The lifecycle progresses through six stages. First, a vulnerability is introduced during software development through a coding error or design flaw. Second, the vulnerability is discovered — either by security researchers conducting audits, threat actors hunting for exploitable flaws, or increasingly by AI-powered fuzzing tools. Third, if attackers discover the vulnerability before the vendor, they develop and deploy exploits. Fourth, the vulnerability is disclosed either through responsible disclosure to the vendor or public exposure. Fifth, the vendor develops and releases a security patch. Sixth, organizations test and deploy the patch across their environments. The highest-risk period spans from exploitation through patch adoption, where attackers are actively using the flaw while many organizations remain unpatched.

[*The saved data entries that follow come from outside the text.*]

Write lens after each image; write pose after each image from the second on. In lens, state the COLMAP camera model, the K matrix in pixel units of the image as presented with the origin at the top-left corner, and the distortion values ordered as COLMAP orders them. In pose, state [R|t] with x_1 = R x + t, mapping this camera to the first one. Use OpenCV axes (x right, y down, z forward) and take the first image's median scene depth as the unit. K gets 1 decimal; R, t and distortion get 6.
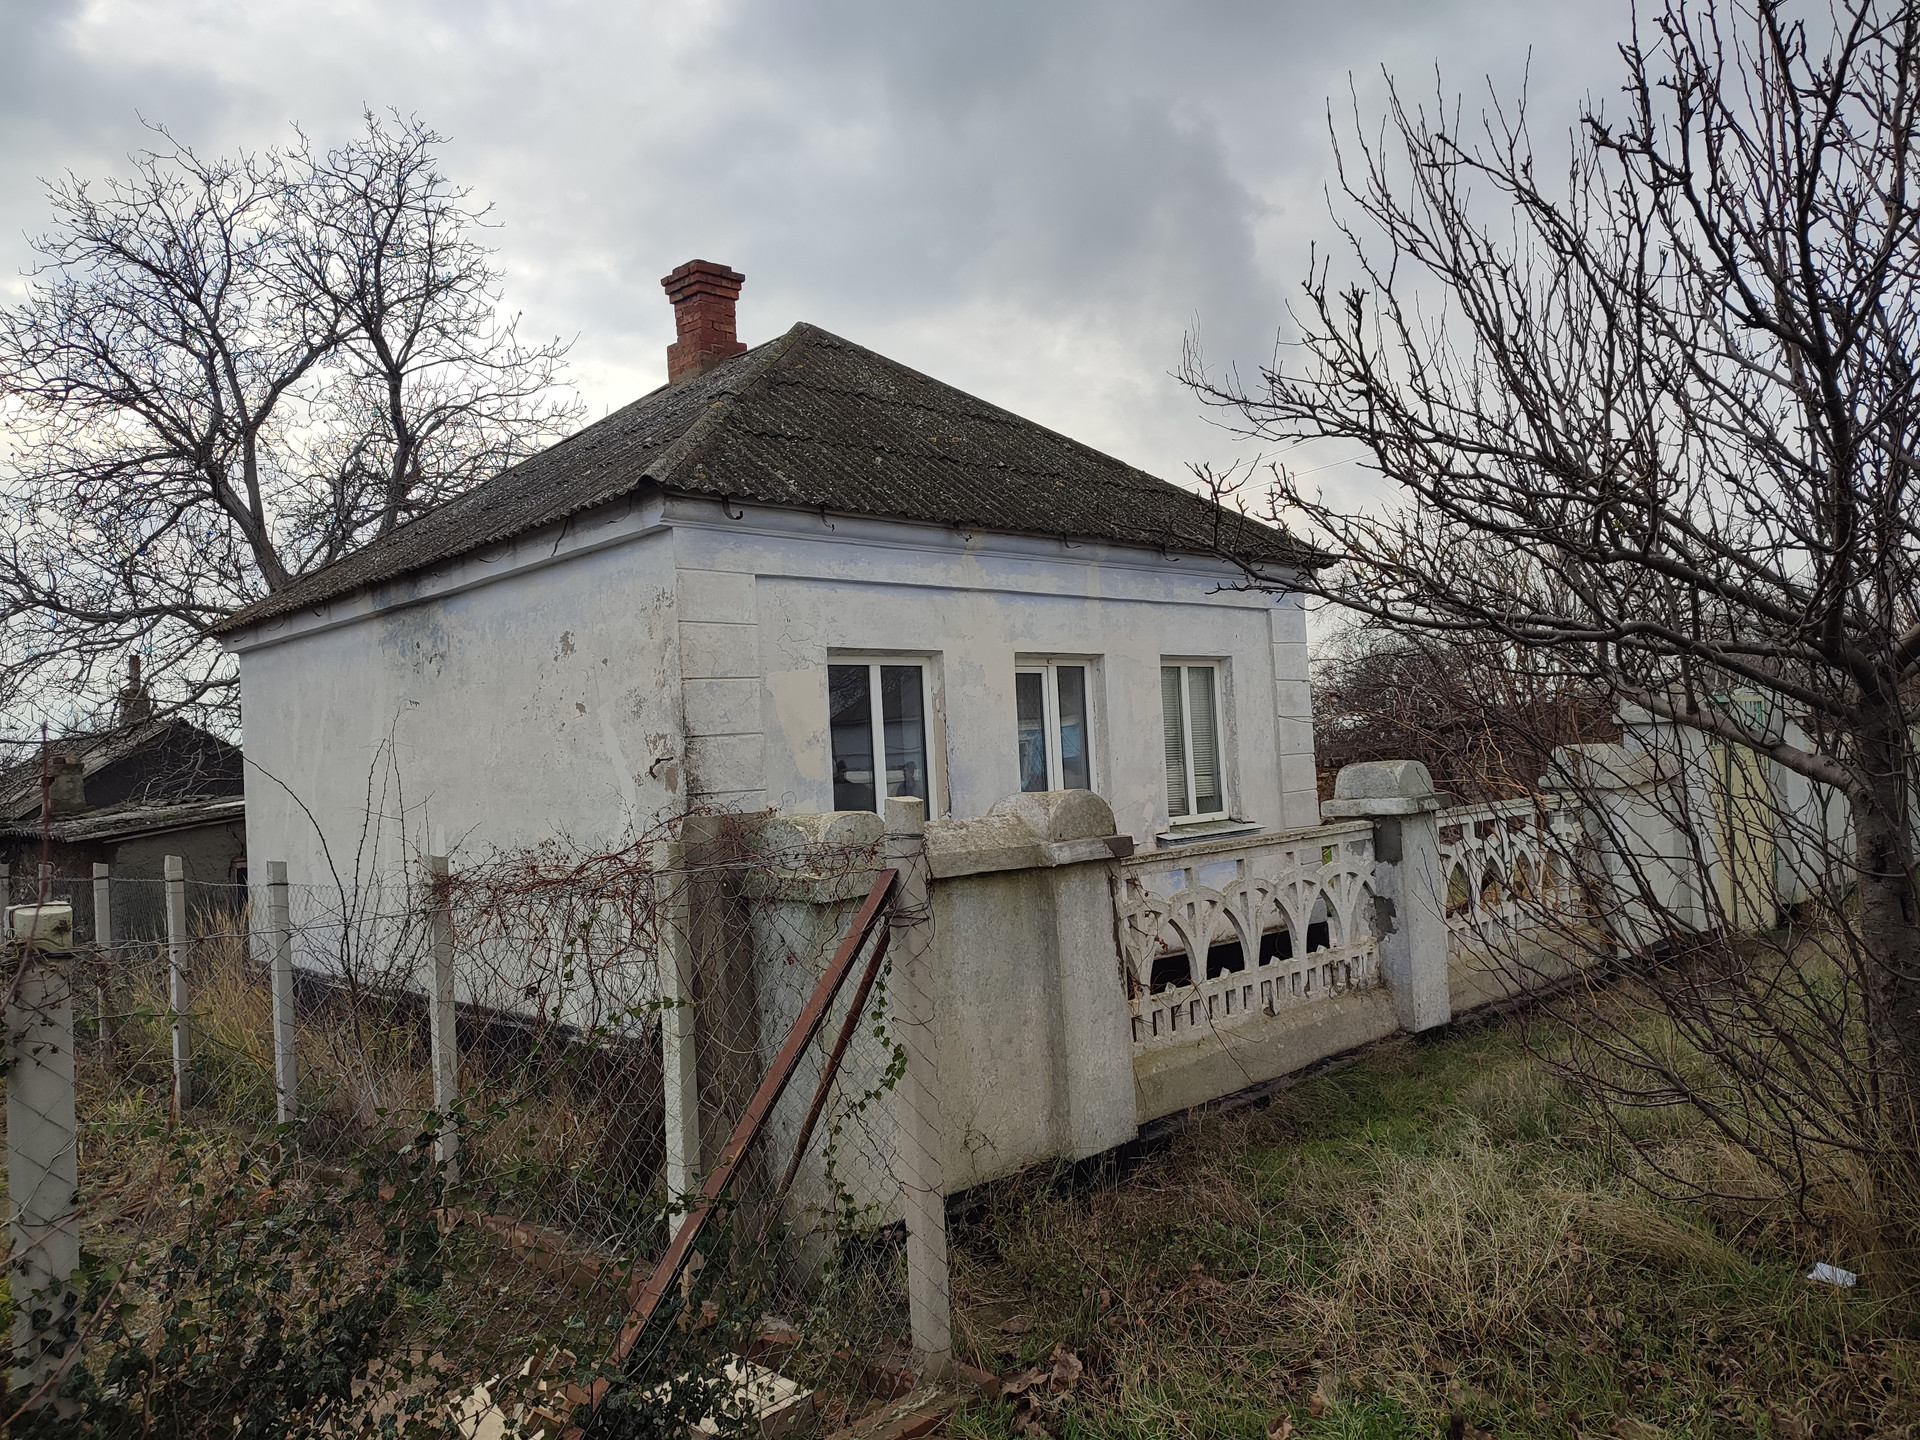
lens RADIAL K [[1349.4, 0, 934.9], [0, 1349.4, 724.3], [0, 0, 1]] dist [0.028461, -0.026587]
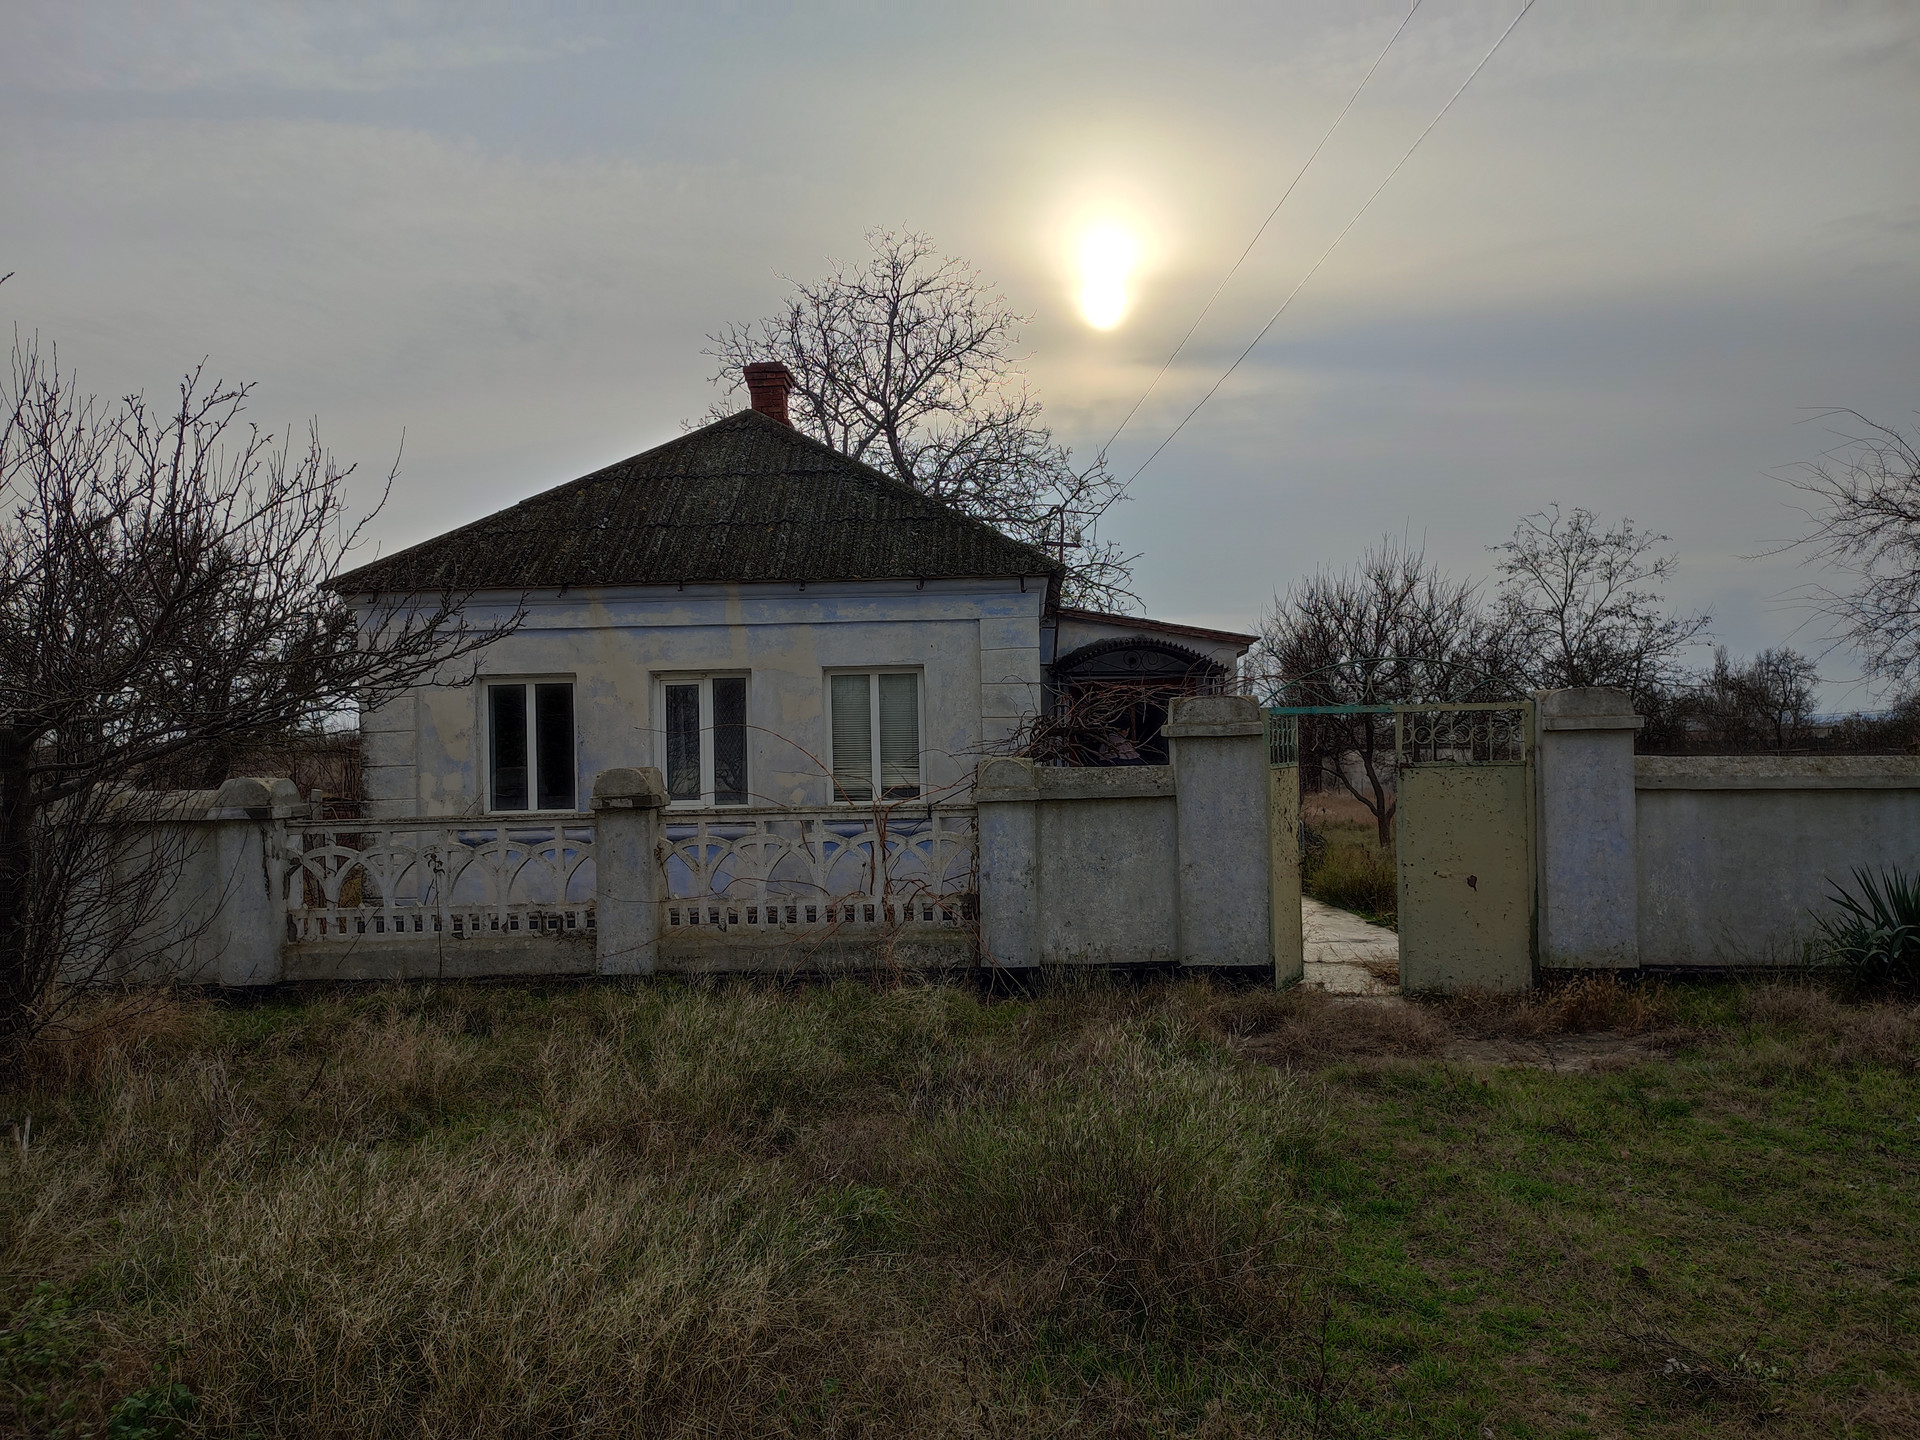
lens RADIAL K [[1349.4, 0, 947.6], [0, 1349.4, 724.7], [0, 0, 1]] dist [0.028461, -0.026587]
pose [[0.694158, 0.028885, -0.719242, 1.977931], [0.004659, 0.998993, 0.044616, -0.094121], [0.719807, -0.034321, 0.693325, 0.436605]]
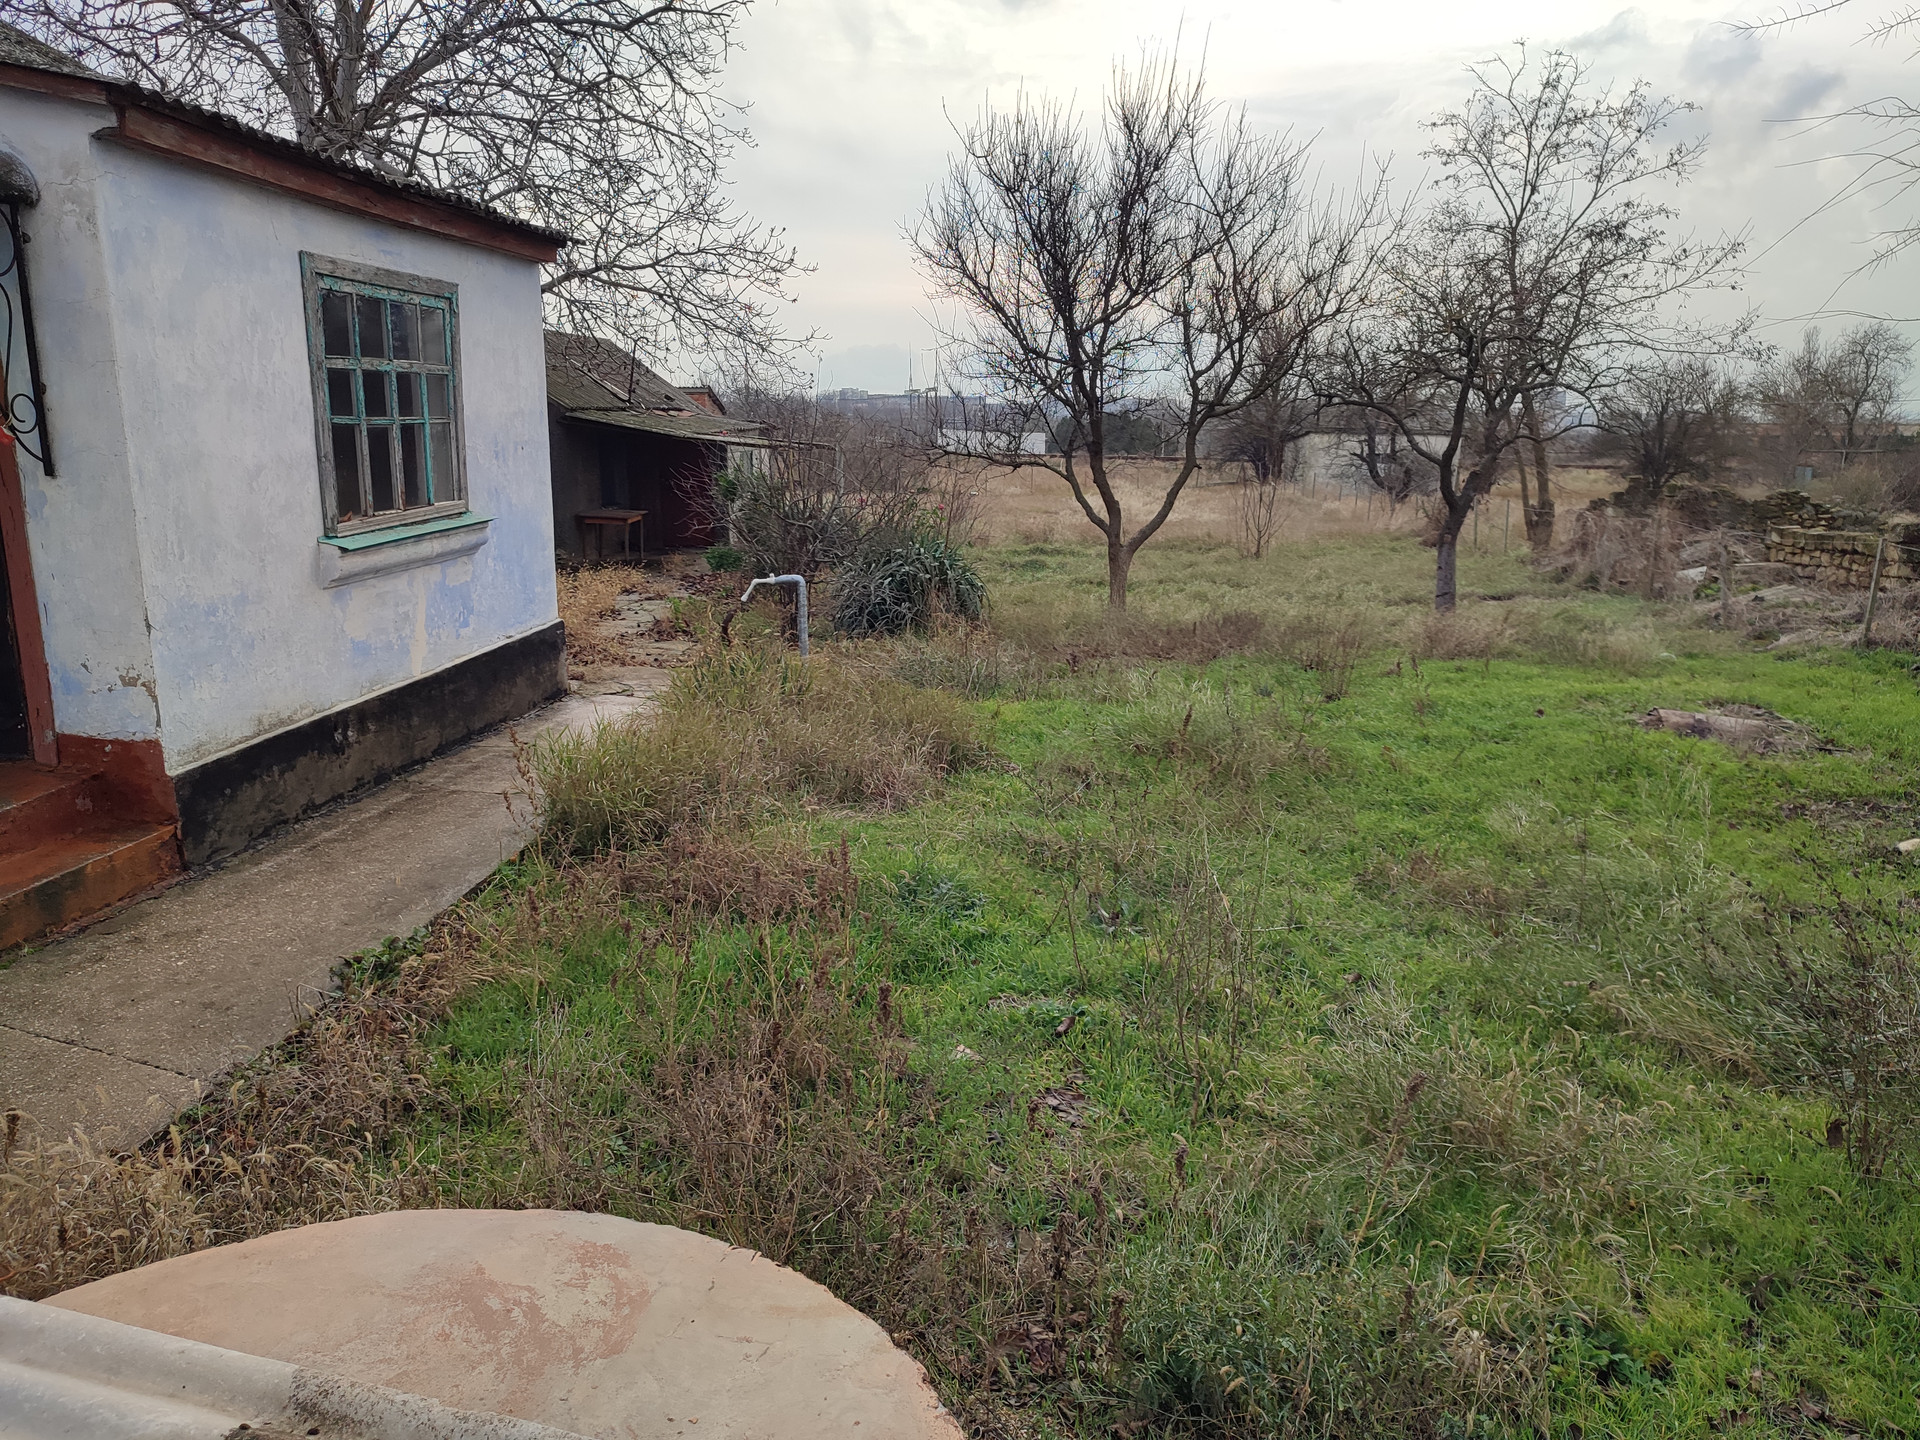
lens RADIAL K [[1349.4, 0, 937.0], [0, 1349.4, 718.7], [0, 0, 1]] dist [0.028461, -0.026587]
pose [[0.663172, 0.226374, -0.713412, 1.573410], [-0.026695, 0.959712, 0.279714, -0.012138], [0.747991, -0.166454, 0.642498, 2.428424]]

A zero-day exploit is an attack that takes advantage of a software flaw the software maker does not know about yet. Because no fix exists, defenders have "zero days" to prepare before the attack can succeed. Think of it like a burglar finding an unlocked door that the homeowner did not know was there — the homeowner cannot lock a door they do not know exists. In cybersecurity terms, the software vendor cannot patch a bug they have not discovered, and security tools cannot block an attack they have never seen before. This is what makes zero-day exploits so valuable to attackers and so dangerous for organizations. Prices for zero-day exploits range from hundreds of thousands of dollars to over $9 million depending on the target, reflecting the significant advantage they give attackers.
Coverage varies significantly by policy and incident circumstances. Many cyber insurance policies include exclusions for "acts of war" or "nation-state attacks," which overlap with a significant portion of zero-day scenarios — state-sponsored groups and commercial surveillance vendors account for the majority of attributed zero-day exploitation. Organizations should carefully review their policy language around these exclusions. Additionally, some policies may require that the insured organization demonstrate "reasonable security measures" were in place, which could include maintaining current patch levels, deploying behavioral detection tools, and following framework-aligned security practices. Organizations facing zero-day risk should work with their insurance brokers to understand exactly which scenarios are covered, what incident response requirements the policy mandates, and whether coverage extends to zero-day attacks attributed to nation-state actors.